The perception that our Victorian ancestors were all prudes is overrated. They knew what was going on behind locked doors. And they invented the ubiquitous in-your-face advertising that surrounds us today. These two trade cards for the C.C. Corset made by Warner Brothers Corset Company, for example, were delicately die-cut to create a curvy design reminiscent of paper dolls. 

The backs are imprinted with advertising for M.C. Foye, a downtown Portsmouth, NH shop. The cards read, in part: Dear Madam, It is with great pleasure that we call attention to the C.C. Corset, and extend to you an invitation to call and examine it at your earliest convenience…This Corset is manufactured from a single thickness of fine Coutil, and is made throughout as light as is consistent with strength and durability. It is bound with fine strips of Coraline…”

“Coutil” is a tightly woven stretch-resistant cloth made mostly of cotton and designed to prevent the “bones” of the corset from breaking or breaking through. Corsets braced with whalebone (or baleen) replaced hourglass bodices from the Middle Ages that were stiffened with paste. “Coraline” was a brand name of the Warner Brothers Corset. It was made from “Ixtle,” a stiff plant fiber from Mexico now used mostly in brushes and cords. 

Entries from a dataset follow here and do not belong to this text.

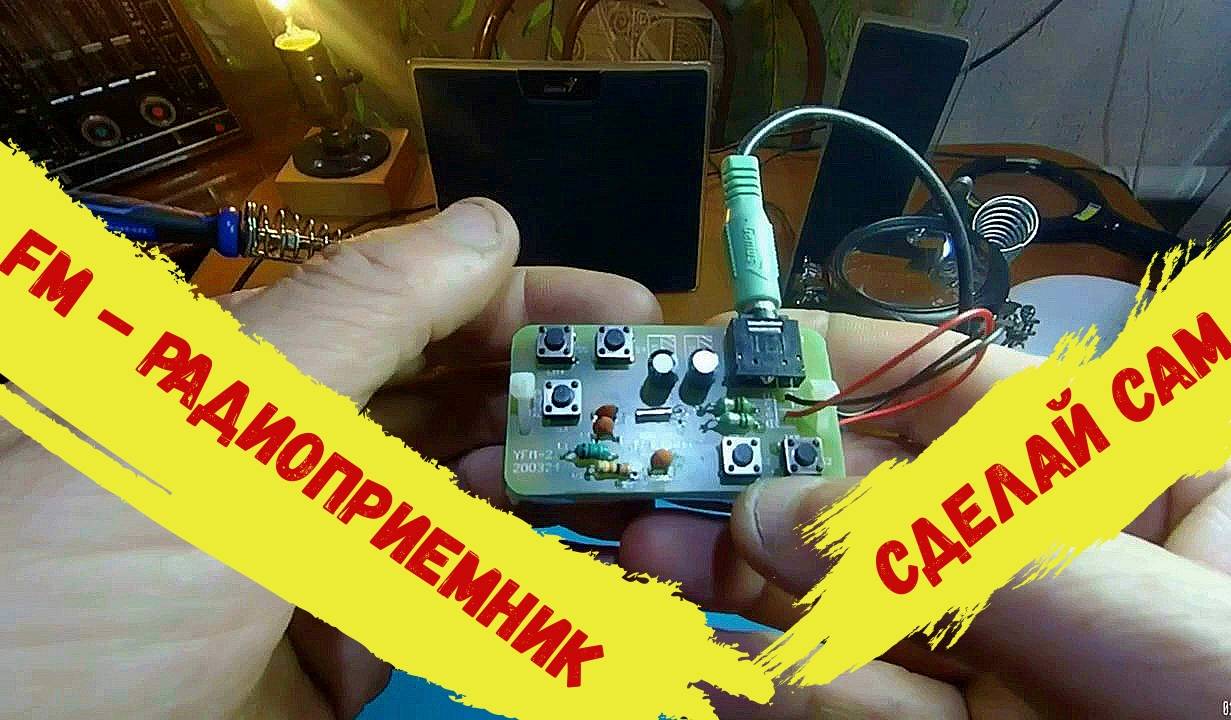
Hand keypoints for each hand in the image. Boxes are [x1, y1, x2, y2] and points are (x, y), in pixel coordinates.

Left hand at [1, 198, 662, 719]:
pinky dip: (516, 607)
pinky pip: (442, 623)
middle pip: (455, 409)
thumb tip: (486, 227)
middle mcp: (294, 461)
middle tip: (658, 416)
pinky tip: (583, 587)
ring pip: (465, 518)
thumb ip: (363, 313)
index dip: (528, 301)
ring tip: (636, 496)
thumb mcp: (231, 415)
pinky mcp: (333, 666)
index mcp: (261, 376)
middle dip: (560, 405)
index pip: (420, 308)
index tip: (629, 315)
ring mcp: (316, 567)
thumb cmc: (80, 574)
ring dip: (554, 503)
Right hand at [618, 309, 1230, 718]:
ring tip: (645, 553)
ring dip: (743, 584)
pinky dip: (772, 692)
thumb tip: (789, 506)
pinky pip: (858, 711)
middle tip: (654, 470)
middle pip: (884, 509)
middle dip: (762, 486)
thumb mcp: (1177, 633)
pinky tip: (699, 659)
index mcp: (1158, 491)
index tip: (739, 357)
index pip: (980, 400)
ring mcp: (1019, 675)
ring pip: (853, 617)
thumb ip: (979, 563)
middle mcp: (1073, 574)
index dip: (850, 368)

Portsmouth women who bought a corsets from N.C. Foye in Portsmouth were promised a $10 reward if the Coraline fibers broke within six months of ordinary wear. Coraline was replaced by metal bracing that evolved into rubberized 20th century girdles, elasticized panythouse, and other “waist trimming” products.

Not wanting to get caught in the corset crossfire and the controversy over the hourglass female silhouette, it’s safe to say the debate over these undergarments (and sometimes overgarments) continues. For the commercial view, readers may want to visit Corset-Story.com or check any early version of the Sears & Roebuck Catalog.  

Victorian protests against “corseting” depicted women as “fashion’s slaves,” potentially injuring their health in an effort to conform to sexist stereotypes. A 32-page pamphlet published in 1892 by muckraking journalist Benjamin Orange Flower (unfortunately best known as  “B.O. Flowers”) is often quoted. In his appeal for women’s dress reform, Mr. Flower wrote: 

“It is difficult to imagine a slavery more senseless, cruel, or far-reaching in its injurious consequences than that imposed by fashion on civilized womanhood during the past generation. Her health has been sacrificed, and in countless instances her life has paid the penalty; while posterity has been dwarfed, maimed, and enervated, and in body, mind, and soul deformed at its behests. … [T]he tight lacing required by the wasp waists has produced generations of invalids and bequeathed to posterity suffering that will not vanish for many decades. By it, as has been pointed out by the authorities cited, every vital organ in the body has been seriously affected.”   

Dr Lucian Warner’s Coraline corset was, in its time, considered a positive alternative to whalebone corsets and 19th century “stays” that were often laced too tight. An 1883 article in a popular woman’s magazine notes the Warner Brothers’ corset had “…demonstrated that tight lacing is not essential to grace or beauty of form; and while impractical dress reformers have been preaching reforms which no one would adopt, Warner Brothers, by introducing properly fitting corsets, have given practical aid to the health and comfort of several million ladies.”

“Coraline,” by the way, should not be confused with a freaky 2009 stop-action horror film. And the Warner Brothers Corset Company, coincidentally, is not affiliated with the well-known Warner Brothers movie production house.